Saito concorda. “As pessoas comuns não prestam muita atenção ao que ocorre na água porque lhes é invisível.”

Sem solução simples

Do outro lado do mundo, no estado de Illinois, onde fica Chicago, local de origem das percas do Japão, Kevin Irons enfrenta uma espécie invasora própria: a carpa-comum. Como gerente do programa de espécies aquáticas prejudiciais do Departamento de Recursos Naturais de Illinois, ele supervisiona as iniciativas de captura em massa para remover 750 toneladas de carpas ao longo dos cerca de 530 quilômetros de extensão da bacia do rio Illinois a cada ano.

Na última década, cientistas do Japão e dos Estados Unidos vêm trocando ocasionalmente orientações e métodos para controlar seus respectivos invasores. As equipes de Irons coletam amostras de água para testar o DNA de células descamadas de carpas, uma técnica pioneira criada por geneticistas japoneses para rastrear a perca-sol-de-guelras-azuis. Em 2012, Nakai Katsuki, pesquisador de peixes do Museu do Lago Biwa, viajou a St. Paul, Minnesota, nos Estados Unidos, para apresentar avanços na pesca elétrica e no desenvolvimento de ninhos artificiais para uma conferência de gestores de carpas. Ele se lembra de ter comido carpa-prateada frita.

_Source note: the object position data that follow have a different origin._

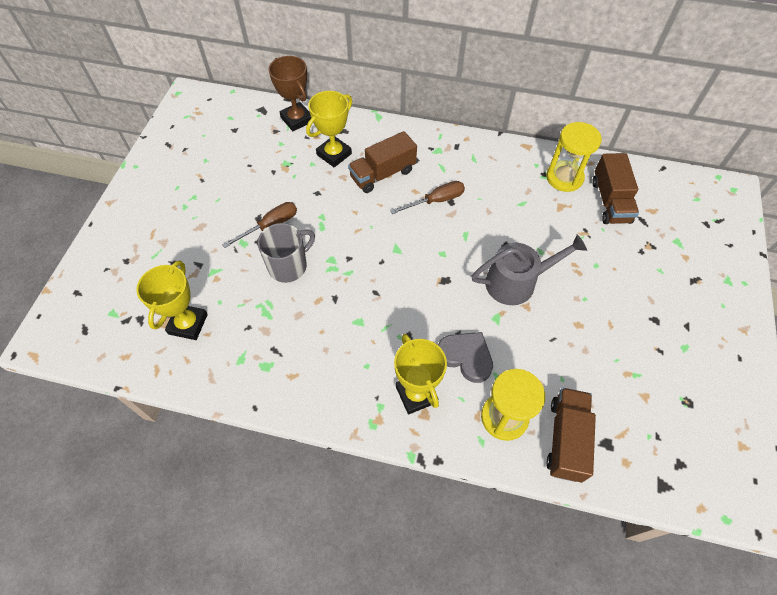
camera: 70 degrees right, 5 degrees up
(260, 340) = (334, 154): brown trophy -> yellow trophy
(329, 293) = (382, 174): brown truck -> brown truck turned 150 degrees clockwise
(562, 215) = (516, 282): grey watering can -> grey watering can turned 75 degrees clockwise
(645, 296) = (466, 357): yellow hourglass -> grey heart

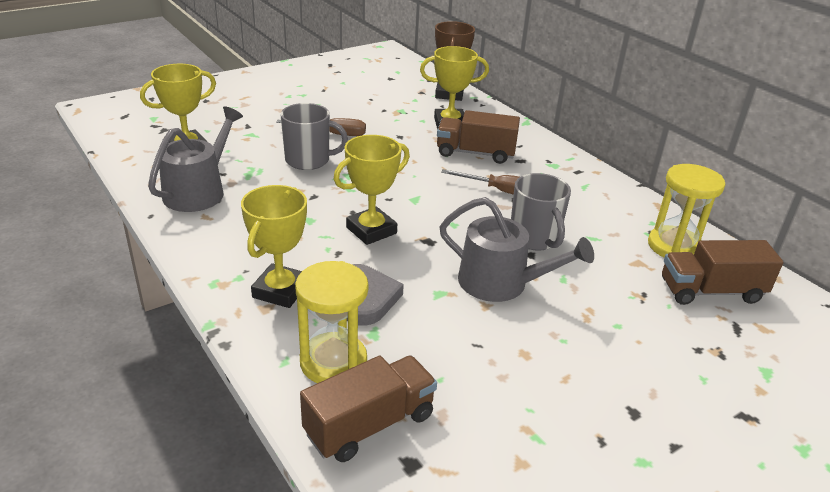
camera: 40 degrees right, 25 degrees down
(255, 358) = (198, 191): none -> grey watering can
(405, 299) = (371, 230): none -> yellow trophy
(495, 229) = (535, 238): none -> grey mug
(610, 201) = (711, 291): brown truck -> brown truck turned 45 degrees clockwise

Apesar do avanço tecnológico, não parece haver “uma solução simples no momento para erradicar a carpa”, admite Irons.

Mas a técnica em desenvolvimento no Japão pela equipe de Okamoto – biocontrole genético, ou genética dirigida – é alvo de muita esperança para alguns pesquisadores da Academia Nacional de Ciências dos Estados Unidos.

“As repercussões podem ser notáveis: pela primeira vez, pode haver de fato uma ferramenta com o poder de eliminar permanentemente uma espécie visada do planeta”, escreveram três cientistas na revista acadêmica Proceedings of the National Academy of Sciences em 2015, pouco antes do início das pesquisas de Okamoto na prática.

“A questão não é mais se é possível controlar espécies invasoras por meio da genética dirigida”, escreveram, “mas se esse método deveria ser empregado”.

Mas, segundo os pesquisadores, há dilemas e riscos com a técnica, como mutações não pretendidas e acidentais presentes nessa população por gerações, ou a perda global de uma espécie se os indivíduos modificados de alguma forma escaparem e retornarem ao seu habitat nativo. Também é possível que outro invasor preencha em pouco tempo o espaço deixado vazio.

Como demonstrado por décadas, se um príncipe japonês leva para casa um aquário de percas como lembrança ou um produtor dos Estados Unidos importa carpas-comuns do leste da China, ou em qualquer intervenção ambiental humana, boas intenções nem sempre bastam.